Johanniter: Kinderarzt kümmert sich um Neugeborene
„Wenn ein Kind schlechte Vitalzeichen hat, sehen das die Internisten in der Notaufnahme natürlich – und dann schicken sie es nicht weg“, betont Sylvia Ziesmann-Busche, Sprecherin des Johanniter-Krankenhauses, das nur für die Versorgung der Säuglinge auf der Geburtsstation eine Kinderarzt-Kooperation mit dem Krankenhaus Lüneburg hat. Nach einer ersten Einschätzung würden junge Patienten in akuter Gefahrenlage in der Notaufnahme stabilisiert und dann per Rettungswagen zum nächsten Krankenhaus mit Kinderstation gebracht – von Geesthacht aus nach Lüneburg oder Rahlstedt.
Ist die Situation weniger brenzlig, müssten die Familien selbst fahren. „Die Spezialisierung im medizinischen Bereich ist weit vorangeschritten – und das hat Sinn.
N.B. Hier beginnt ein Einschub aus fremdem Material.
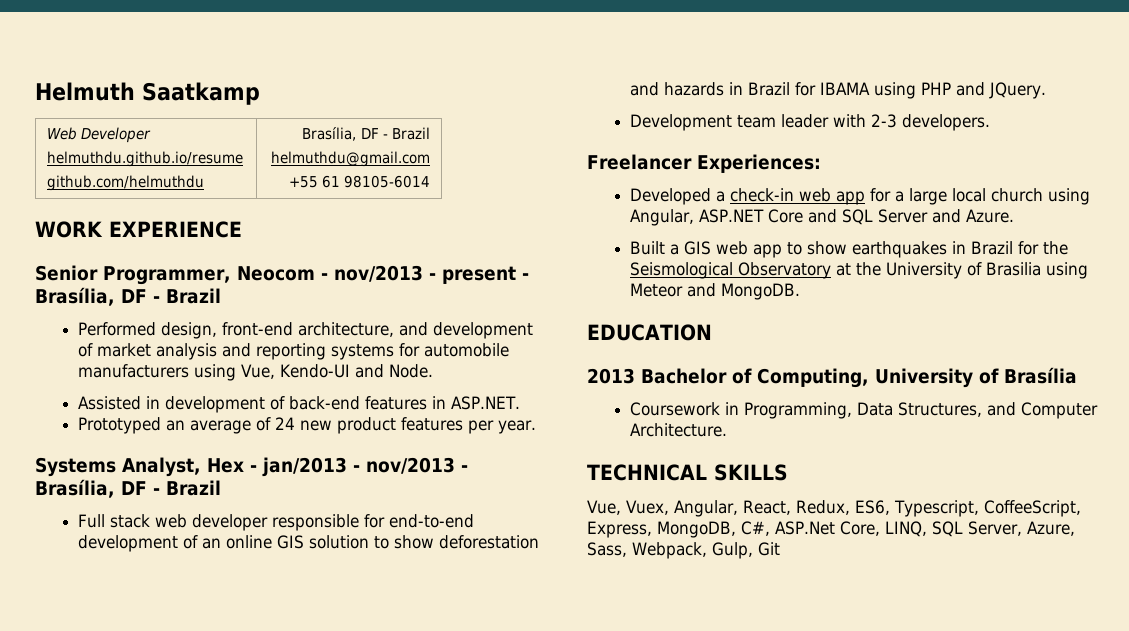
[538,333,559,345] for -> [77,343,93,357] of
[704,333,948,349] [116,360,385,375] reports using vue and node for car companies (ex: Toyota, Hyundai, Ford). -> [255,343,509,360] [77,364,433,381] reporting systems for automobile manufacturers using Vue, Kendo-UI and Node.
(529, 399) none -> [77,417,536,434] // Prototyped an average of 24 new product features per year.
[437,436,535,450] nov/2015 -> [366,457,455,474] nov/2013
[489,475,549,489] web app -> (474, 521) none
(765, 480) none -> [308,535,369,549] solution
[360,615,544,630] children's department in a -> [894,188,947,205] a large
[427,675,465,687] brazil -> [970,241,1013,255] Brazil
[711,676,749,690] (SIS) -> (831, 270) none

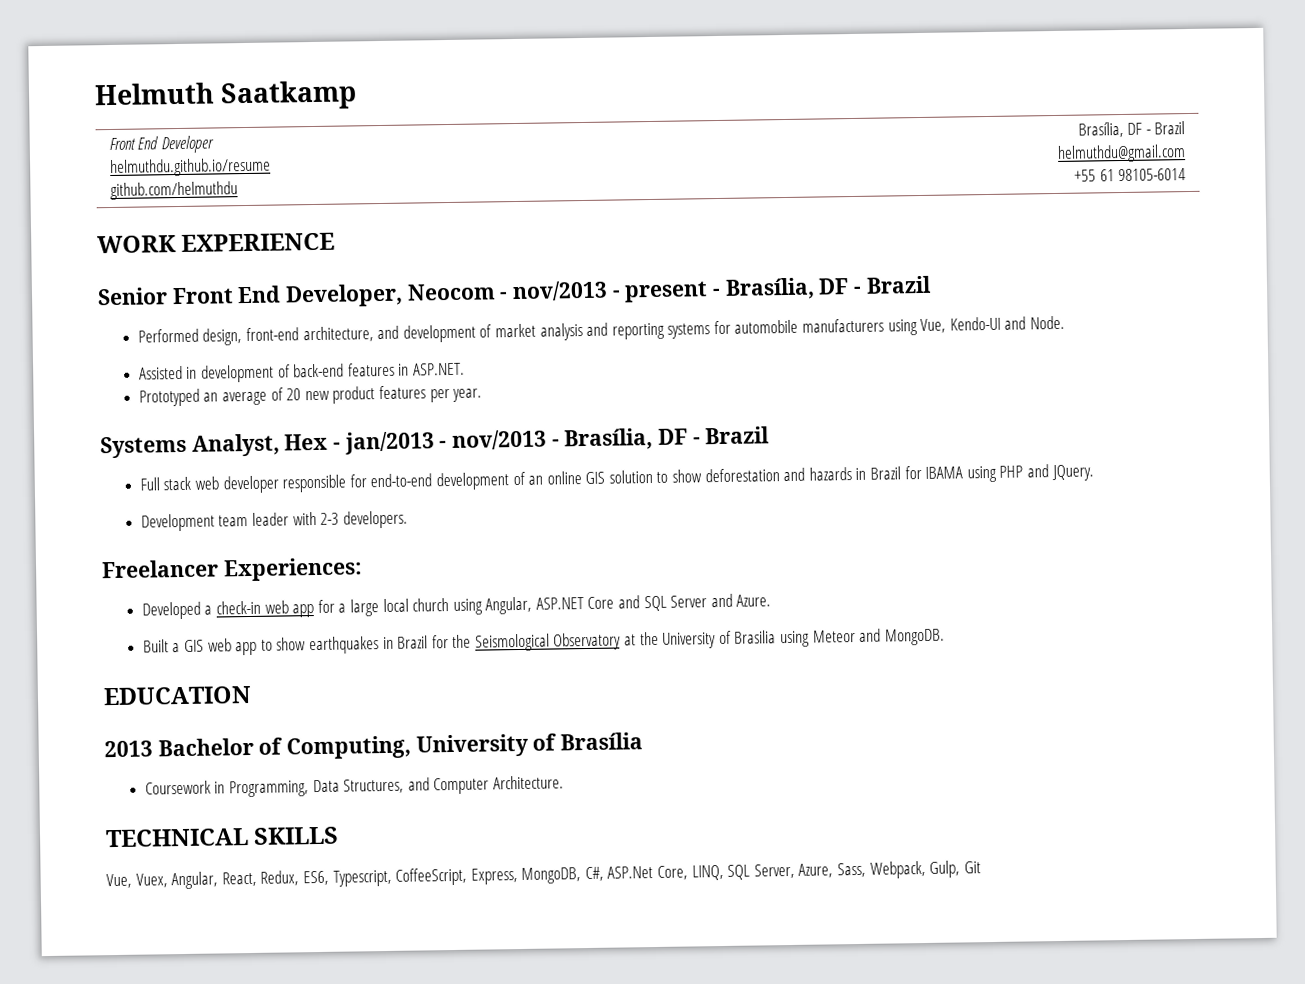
[47,127,78,140] Web -> [108,136,159,151] Front End
[103,266,231,285] Programmer, -> [171,283,404,308] Front End Developer,
[274,417,295,430] 24 -> [286,388,302,401] 20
Es gibt einfach Krankheitsbilder, die bei Kindern häufiger sind, als bei Erwachsenen. Was man nicht oft sieht, fällt auch schwerer einzuordnen“, erklärt Johannes Jubitz, Facharzt für Anästhesie und Notfallmedizin, der Ärztliche Leiter der Geesthachter Notaufnahme.
Bereitschaftspraxis für Kinder ist Zusatzleistung
Die KV rät dennoch, bei weiten Distanzen mit Kindern zunächst allgemeinärztliche Anlaufpraxen (im Kreis in Geesthacht, Ratzeburg, Großhansdorf) anzusteuern. Dass das Netz der kinderärztlichen Bereitschaftspraxen weitmaschiger ist, habe System: Kinderärzte, die am Wochenende bei Krankheiten helfen (für den Kreis in Ratzeburg sonnabends, sonntags und feiertags von 10 bis 14 Uhr), sollen an eine Kinder-Krankenhausstation angegliedert sein. Zudem seien kinderärztliche wie augenärztliche Bereitschaftspraxen ein Angebot, zu dem die KV nicht verpflichtet ist.
„Ich denke, die Ärzte haben alle richtig gehandelt – darum geht es mir nicht. Aber es sind sehr weite Wege, die man im Moment mit einem kranken Kind machen muss. Eine Notfall-Praxis in Geesthacht würde helfen“, wirbt Cindy Spalkhaber um Unterstützung.